ACTIVITY: Instruction for the entries that follow: retype exactly the lines from the line with "- **Standard**: $1 per" to the line with "SPDIF Protocol (3/5)", both included, and omit all others.

::: MATERIAL PROVIDED

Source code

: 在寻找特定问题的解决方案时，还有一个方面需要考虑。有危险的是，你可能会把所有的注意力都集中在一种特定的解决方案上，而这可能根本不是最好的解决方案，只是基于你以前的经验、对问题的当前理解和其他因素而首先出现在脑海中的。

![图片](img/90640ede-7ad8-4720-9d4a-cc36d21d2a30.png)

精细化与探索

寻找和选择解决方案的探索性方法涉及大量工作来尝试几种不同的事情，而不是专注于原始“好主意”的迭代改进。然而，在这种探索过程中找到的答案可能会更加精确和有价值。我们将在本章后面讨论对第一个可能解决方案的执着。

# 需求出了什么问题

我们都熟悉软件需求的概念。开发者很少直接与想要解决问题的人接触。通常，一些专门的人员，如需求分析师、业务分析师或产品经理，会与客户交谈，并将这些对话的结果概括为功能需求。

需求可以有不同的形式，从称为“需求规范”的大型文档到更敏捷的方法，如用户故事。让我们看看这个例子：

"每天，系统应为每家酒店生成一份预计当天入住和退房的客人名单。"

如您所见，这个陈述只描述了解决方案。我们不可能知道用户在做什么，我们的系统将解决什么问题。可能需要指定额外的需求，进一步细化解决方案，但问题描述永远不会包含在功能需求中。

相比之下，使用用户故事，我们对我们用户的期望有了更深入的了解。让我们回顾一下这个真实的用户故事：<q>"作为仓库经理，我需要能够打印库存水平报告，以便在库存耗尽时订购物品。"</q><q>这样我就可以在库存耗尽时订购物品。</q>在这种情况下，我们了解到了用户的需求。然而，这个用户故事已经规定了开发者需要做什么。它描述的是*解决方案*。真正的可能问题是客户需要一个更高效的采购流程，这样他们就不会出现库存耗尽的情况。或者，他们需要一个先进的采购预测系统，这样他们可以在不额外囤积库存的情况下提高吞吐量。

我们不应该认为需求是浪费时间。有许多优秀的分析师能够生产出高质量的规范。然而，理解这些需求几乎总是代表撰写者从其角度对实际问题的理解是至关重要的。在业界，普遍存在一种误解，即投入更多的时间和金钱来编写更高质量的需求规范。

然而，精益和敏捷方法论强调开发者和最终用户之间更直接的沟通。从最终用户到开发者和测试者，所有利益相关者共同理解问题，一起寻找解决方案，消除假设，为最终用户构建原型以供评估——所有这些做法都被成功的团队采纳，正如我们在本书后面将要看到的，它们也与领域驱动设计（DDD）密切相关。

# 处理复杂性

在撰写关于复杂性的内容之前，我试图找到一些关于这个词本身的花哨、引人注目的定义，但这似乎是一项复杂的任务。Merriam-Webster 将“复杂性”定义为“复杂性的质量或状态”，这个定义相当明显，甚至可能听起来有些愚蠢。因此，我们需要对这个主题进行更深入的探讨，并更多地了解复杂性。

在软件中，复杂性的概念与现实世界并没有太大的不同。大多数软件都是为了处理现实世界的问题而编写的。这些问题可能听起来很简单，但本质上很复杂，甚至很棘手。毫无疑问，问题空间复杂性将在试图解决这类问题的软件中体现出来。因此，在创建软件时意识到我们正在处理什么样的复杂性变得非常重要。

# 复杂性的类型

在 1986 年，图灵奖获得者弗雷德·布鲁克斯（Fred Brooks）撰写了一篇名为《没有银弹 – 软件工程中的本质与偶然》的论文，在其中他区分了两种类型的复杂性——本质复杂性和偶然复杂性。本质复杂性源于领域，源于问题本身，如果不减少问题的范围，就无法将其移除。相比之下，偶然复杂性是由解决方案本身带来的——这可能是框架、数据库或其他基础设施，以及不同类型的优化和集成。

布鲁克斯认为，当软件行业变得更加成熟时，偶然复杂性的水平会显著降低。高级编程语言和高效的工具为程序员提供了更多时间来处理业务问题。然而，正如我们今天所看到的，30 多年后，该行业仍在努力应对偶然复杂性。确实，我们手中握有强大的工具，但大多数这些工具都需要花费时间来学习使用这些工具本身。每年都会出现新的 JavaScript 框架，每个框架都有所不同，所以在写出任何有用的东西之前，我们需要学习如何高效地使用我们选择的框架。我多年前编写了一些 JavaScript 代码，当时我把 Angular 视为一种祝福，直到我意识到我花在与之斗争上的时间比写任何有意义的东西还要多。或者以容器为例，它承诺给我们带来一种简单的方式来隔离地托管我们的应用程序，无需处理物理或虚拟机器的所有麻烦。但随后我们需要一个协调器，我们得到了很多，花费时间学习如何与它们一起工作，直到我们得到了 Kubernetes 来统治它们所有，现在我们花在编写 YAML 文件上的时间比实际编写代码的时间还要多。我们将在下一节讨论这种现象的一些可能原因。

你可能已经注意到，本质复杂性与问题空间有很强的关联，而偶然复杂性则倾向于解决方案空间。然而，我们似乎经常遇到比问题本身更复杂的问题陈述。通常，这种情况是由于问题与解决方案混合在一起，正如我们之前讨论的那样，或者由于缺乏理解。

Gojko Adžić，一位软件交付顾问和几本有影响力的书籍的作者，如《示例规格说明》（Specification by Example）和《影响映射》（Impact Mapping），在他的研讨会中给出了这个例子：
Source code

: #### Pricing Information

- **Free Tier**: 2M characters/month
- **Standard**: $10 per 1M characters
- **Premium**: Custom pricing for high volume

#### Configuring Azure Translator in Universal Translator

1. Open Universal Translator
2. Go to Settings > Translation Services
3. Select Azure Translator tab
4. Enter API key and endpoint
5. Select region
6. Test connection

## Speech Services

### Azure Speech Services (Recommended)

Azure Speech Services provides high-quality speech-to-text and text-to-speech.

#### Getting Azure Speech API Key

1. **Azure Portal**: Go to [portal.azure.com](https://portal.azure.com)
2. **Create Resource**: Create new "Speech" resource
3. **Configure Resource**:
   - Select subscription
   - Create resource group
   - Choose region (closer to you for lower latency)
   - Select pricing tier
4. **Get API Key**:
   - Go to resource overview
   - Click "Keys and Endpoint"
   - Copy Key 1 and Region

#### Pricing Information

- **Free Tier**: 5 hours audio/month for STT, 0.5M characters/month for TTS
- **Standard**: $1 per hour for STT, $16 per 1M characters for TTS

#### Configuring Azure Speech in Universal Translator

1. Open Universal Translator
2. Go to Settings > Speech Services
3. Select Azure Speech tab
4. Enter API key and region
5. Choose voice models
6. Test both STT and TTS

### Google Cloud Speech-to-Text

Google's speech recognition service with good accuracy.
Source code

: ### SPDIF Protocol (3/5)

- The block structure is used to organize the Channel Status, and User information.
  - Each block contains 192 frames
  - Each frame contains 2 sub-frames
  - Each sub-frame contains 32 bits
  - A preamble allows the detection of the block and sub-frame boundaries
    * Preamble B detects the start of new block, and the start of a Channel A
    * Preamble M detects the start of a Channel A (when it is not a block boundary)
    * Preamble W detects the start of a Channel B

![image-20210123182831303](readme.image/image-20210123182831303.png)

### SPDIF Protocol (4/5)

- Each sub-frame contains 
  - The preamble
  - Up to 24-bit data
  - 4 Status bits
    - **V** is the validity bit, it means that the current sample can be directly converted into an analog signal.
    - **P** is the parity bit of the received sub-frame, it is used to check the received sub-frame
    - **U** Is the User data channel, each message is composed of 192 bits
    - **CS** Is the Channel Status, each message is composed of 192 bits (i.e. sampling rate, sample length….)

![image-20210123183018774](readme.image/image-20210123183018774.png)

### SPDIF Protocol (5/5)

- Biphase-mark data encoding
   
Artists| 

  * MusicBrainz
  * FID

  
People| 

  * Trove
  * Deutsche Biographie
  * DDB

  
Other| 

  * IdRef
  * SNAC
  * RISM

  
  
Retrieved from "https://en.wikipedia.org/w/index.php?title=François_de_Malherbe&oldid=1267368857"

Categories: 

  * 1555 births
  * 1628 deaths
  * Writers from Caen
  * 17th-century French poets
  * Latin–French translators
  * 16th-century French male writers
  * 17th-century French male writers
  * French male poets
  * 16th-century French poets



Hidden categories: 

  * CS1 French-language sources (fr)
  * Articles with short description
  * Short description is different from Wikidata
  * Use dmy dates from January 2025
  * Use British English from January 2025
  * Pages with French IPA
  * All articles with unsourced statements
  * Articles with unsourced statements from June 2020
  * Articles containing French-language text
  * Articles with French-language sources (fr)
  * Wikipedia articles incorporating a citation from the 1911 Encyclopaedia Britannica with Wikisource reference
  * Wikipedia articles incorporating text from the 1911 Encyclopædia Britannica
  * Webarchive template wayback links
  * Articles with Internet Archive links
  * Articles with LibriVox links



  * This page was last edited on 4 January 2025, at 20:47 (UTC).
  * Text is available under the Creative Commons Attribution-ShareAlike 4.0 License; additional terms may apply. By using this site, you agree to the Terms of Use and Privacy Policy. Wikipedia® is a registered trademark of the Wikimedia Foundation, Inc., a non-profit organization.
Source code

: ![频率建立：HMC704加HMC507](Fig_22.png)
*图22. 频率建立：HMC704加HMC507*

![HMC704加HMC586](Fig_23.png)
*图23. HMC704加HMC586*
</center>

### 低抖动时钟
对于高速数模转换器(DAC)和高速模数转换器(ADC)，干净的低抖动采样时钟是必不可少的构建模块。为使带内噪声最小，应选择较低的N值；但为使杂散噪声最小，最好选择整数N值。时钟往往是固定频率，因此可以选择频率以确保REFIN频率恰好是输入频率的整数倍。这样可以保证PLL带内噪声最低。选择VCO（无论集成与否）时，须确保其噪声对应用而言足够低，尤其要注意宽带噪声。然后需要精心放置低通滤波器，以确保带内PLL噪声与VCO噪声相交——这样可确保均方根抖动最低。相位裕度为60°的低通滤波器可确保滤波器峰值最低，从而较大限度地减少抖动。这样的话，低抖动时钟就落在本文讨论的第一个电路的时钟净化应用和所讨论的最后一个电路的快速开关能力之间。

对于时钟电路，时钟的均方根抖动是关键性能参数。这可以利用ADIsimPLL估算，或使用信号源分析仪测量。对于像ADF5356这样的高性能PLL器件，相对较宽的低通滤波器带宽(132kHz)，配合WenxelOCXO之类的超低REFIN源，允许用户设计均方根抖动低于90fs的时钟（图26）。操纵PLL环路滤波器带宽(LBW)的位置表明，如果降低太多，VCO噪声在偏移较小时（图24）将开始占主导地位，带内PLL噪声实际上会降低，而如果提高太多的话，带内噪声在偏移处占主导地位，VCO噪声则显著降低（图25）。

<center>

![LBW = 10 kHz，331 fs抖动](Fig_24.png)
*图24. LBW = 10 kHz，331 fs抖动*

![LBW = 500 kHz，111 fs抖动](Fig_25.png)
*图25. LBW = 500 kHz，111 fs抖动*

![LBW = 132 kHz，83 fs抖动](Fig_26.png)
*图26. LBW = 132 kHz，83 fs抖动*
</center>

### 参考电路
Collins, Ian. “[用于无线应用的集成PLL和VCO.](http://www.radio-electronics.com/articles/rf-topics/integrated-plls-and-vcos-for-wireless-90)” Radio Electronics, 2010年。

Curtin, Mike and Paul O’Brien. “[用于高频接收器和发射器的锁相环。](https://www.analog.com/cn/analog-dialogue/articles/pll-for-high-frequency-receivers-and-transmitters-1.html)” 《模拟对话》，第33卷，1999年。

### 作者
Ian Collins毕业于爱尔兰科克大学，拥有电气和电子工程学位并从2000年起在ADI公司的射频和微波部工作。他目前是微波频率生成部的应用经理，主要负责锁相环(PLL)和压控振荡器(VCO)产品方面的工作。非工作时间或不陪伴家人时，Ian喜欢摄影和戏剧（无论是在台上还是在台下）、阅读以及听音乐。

::::::

WRITTEN REPLY:
- **Standard**: $1 per hour for STT, $16 per 1M characters for TTS

#### Configuring Azure Speech in Universal Translator

1. Open Universal Translator
2. Go to Settings > Speech Services
3. Select Azure Speech tab
4. Enter API key and region
5. Choose voice models
6. Test both STT and TTS

### Google Cloud Speech-to-Text

Google's speech recognition service with good accuracy.
Source code

: ### SPDIF Protocol (3/5)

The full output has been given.